Florence : San Miniato al monte

CARNET TOSCAN

façade romane de San miniato

De la terrasse de Neptune du Palazzo Vecchio, une façade blanche se détache des collines : San Miniato. Ce sera le but de notre promenade.

Le trajet de la Villa à San Miniato est facile et très agréable. La large avenue Galilée ondule aux flancs de la colline, entre des villas magnifiques précédées d’imposants jardins. D’immenses pins parasols font de l’ombre, toute la colline est boisée.

San Miniato est perchée sur des escaliers blancs. La façade de marbre éblouissant est extrêmement décorée : motifs, bandes et incrustations de marbre vert, colonnes antiques à chapiteaux corinthiens. Le décor ressemble à celui du Baptistère, mieux mis en valeur dans son écrin de verdure et ressort sur le ciel bleu tandis qu’au Baptistère, il se trouve écrasé par la Cathédrale.

 

Les tolits de Florence vus de san miniato

Assises dans un petit coin d’ombre sur le parapet, nous admirons les toits de Florence. Le panorama est magnifique. Nous identifions les tours, celle du Palazzo Vecchio, le Campanile, le Duomo, les arcades des Offices.
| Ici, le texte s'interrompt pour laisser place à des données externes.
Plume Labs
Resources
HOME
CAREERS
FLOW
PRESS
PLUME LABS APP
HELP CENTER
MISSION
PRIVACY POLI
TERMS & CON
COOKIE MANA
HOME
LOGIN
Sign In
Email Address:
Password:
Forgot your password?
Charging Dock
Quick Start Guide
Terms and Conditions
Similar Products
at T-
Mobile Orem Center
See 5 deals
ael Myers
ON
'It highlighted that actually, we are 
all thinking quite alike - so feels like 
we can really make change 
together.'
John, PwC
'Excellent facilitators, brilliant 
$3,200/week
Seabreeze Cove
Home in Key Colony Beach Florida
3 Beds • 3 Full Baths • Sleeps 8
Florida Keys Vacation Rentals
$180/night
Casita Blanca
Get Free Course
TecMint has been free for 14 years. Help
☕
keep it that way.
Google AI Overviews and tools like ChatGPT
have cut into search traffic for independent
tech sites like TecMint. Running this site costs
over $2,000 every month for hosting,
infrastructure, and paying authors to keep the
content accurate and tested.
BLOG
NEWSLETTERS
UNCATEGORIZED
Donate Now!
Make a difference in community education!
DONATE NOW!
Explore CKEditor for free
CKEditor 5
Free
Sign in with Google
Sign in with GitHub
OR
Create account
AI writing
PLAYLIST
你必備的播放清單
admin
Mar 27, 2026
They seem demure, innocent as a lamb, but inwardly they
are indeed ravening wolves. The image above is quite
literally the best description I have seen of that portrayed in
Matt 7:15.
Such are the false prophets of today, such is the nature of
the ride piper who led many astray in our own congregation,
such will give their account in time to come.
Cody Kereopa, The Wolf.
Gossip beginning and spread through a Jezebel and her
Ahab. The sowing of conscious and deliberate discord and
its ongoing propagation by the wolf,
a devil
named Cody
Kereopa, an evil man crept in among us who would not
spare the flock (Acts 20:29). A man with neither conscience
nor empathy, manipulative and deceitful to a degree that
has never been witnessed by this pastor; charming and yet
L’intérieur de l’église San Miniato s’harmonise bien avec sa façade. Cela parait idiot mais c’est loin d’être une évidence. Combien de façades baroques cachent des églises gothiques ou romanes en Espagne ! Ou au contraire, une façade romane sobre s’ouvre sur un intérieur baroque en Sicile! Les murs sont décorés des mêmes motifs : imposantes colonnes de marbres variés. Au sol, marqueterie de marbre noire et blanche : un zodiaque est ciselé au milieu de motifs géométriques compliqués rappelant, selon nos guides, les tissus siciliens. Il fait bon dans l’église fraîche et aérée. Le plafond de bois est peint de motifs géométriques de couleurs vives. Cette église me paraît étrangement familière, réminiscences de Sicile. Au dessus du chœur, la mosaïque dorée du Christ Pantocrator s’apparente aux mosaïques byzantines. Nos guides la qualifient de romane. J’ai la curieuse impression d’une boucle qui se referme ici entre l’Orient byzantin et le Roman que nous le connaissons en France. Entre l’étrangeté et l’exotisme byzantin, la symbiose sicilienne, se trouve ici un chaînon qui relie nos voyages, Chypre, Sicile, Toscane….Dans le chœur, un curieux tabernacle abrite un crucifix miraculeux : sorte d’arche très décorée de tableaux qui rappellent les icônes. Sous le chœur, une très jolie crypte est soutenue par de fines colonnes. Au dessus, nous remarquons des marqueteries de marbre noir et blanc. L’église est aussi peinte de fresques qui ne m’attirent pas spécialement.
La route qui serpente dans la colline aboutit à la place Michelangelo, occupée par un podium : des baraques, beaucoup de monde, aucun intérêt.